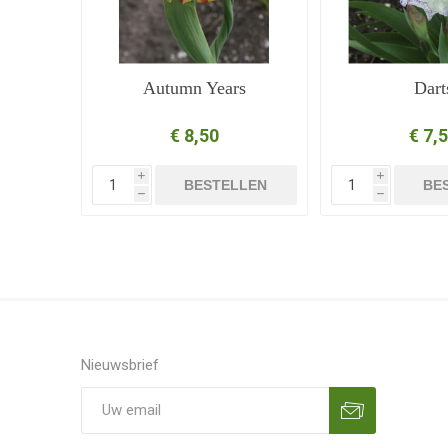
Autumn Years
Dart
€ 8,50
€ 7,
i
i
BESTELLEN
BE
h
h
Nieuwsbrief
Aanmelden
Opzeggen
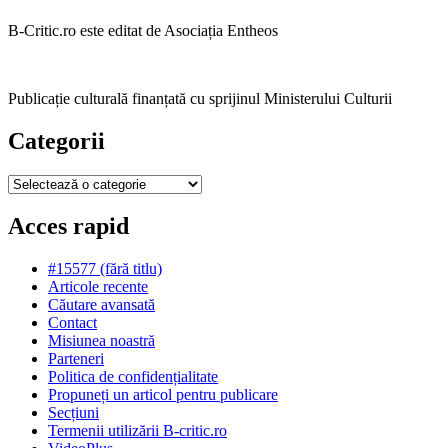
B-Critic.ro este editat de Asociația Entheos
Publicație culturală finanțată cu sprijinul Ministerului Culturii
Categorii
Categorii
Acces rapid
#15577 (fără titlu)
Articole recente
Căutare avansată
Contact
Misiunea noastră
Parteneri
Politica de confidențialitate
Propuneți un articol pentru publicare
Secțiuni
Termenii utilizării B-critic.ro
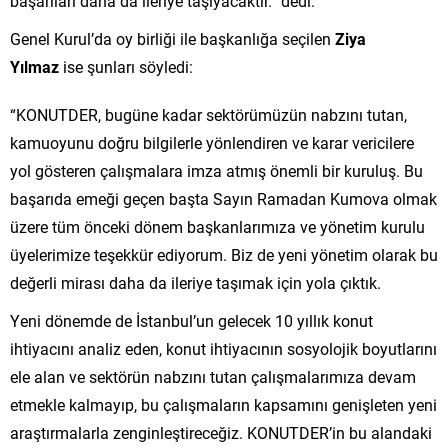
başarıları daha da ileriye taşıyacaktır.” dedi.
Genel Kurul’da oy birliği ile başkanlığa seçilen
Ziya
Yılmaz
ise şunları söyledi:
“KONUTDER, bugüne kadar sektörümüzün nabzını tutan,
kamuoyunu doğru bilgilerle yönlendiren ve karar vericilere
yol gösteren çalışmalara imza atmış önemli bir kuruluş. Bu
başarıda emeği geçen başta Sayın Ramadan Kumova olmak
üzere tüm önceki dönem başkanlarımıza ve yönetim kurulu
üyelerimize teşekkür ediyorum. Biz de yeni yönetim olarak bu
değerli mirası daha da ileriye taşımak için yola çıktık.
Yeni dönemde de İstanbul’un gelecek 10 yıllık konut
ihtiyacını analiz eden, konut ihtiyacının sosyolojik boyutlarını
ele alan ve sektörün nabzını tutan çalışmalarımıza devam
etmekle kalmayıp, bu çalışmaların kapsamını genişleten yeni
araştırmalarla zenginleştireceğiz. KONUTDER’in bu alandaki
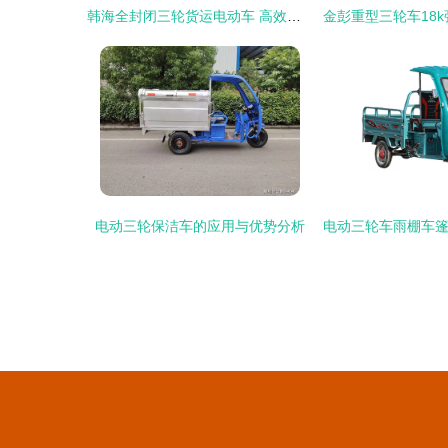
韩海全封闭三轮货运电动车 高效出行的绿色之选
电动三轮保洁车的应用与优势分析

### Assigned task
A single number is the whole answer: how many lines in the listing contain "tutan"?

### Output for this task
2